You can click the links in the article for the ingredients to each group of items, but here they are
Matte Pigment Powder
I would like to do this at my spa with clients but how long is the drying time?
Id love to learn everything possible.
I would like to know what I need to purchase from your shop in order to make the wavy bumpy top texture as seen in the picture of the loaf mold soaps above. Thank you so much.
You can try any of our patterned plastic molds.
My daughter made soap with a couple of friends last year, and gave them as gifts, as well as for their own use. My daughter had Tallow from her own grass fed beef cows. Would it be better to fragrance tallow soaps?
I am planning a small soap making party, and have decided to do one type of soap to make it easier. Keep tract of supplies so everyone can chip in for the cost of the ingredients. I will be using recipe from Soap Making Book. Most likely be after my daughter’s visit in October. In time for Winter Holiday Gifts! Just a few people to keep it simple, as is our first time making soap.
Look forward to the FUN!
Is this easy enough for first time soap makers? What do you heat your soap bases in to make a large batch? Can you use your own plant bases such as spearmint or even basil?

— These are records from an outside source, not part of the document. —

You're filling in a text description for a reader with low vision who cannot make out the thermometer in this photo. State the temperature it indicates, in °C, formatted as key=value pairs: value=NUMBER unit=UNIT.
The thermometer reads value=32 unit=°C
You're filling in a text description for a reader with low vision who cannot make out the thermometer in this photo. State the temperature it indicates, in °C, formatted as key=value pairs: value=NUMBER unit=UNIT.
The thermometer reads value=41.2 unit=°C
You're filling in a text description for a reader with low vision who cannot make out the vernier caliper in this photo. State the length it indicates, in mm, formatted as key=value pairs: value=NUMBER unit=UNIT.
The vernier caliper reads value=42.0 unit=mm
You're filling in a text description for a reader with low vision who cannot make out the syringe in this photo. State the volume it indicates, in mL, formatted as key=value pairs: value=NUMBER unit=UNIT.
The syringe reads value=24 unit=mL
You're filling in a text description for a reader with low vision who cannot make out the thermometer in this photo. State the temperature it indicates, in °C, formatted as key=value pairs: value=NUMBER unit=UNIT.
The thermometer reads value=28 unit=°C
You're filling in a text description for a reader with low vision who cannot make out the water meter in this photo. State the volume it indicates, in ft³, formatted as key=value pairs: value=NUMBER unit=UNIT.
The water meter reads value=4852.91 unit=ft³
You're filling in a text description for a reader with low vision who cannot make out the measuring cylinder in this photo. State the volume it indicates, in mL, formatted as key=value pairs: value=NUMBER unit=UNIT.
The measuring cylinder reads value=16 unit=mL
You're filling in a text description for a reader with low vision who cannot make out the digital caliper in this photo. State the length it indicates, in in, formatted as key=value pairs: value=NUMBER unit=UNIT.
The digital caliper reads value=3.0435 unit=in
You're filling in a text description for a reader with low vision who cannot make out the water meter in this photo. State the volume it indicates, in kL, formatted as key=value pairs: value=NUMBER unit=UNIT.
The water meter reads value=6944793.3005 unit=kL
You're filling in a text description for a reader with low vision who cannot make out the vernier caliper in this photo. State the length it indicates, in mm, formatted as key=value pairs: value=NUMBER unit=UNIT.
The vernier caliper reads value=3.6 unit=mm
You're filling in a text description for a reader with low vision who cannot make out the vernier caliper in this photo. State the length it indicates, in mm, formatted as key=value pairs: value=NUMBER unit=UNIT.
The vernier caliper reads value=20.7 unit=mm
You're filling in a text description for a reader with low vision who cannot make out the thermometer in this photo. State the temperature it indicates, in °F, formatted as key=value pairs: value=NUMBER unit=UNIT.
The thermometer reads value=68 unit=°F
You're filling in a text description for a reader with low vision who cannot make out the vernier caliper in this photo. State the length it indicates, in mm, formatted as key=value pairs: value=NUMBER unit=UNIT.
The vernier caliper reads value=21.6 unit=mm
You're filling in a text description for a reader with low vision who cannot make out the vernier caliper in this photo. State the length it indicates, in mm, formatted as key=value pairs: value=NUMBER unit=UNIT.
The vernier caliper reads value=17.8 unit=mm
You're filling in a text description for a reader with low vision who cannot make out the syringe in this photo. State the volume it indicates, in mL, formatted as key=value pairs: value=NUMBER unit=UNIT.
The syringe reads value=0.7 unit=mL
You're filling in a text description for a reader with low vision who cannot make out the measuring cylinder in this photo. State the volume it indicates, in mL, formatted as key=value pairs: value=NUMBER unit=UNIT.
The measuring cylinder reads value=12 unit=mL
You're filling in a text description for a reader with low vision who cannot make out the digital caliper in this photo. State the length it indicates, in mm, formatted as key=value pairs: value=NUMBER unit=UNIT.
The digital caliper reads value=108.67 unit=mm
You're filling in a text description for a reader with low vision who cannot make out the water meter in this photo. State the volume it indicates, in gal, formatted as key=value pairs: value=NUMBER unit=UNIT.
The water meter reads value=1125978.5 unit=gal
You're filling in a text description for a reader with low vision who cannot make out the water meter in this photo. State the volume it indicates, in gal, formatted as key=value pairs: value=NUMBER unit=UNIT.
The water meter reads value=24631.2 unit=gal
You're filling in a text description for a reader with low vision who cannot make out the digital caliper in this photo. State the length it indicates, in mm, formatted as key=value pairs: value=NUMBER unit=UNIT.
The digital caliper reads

Yes, this is a very simple recipe for beginners to try. You can try a large glass bowl the microwave or an oven to assist with melting the soap bases easily.
I’ve done a few melt and pour soaps. The ones pictured look a lot harder than the ones I have made. I’m wrapping them in plastic wrap for protection and cello bags for looks. I would like them to be wrapped more simply but I don’t think they could withstand being wrapped so simply. Are the ones in the photos melt and pour? And if so, why to they appear so much harder than the ones I have made?
Yes these are melt and pour soaps; depending on the additives, some may appear harder than other soap, but we’ve had no issue with them withstanding the simple wrapping shown in the first photo. Also, the open air wrapping adds a bit of moisture to the bars.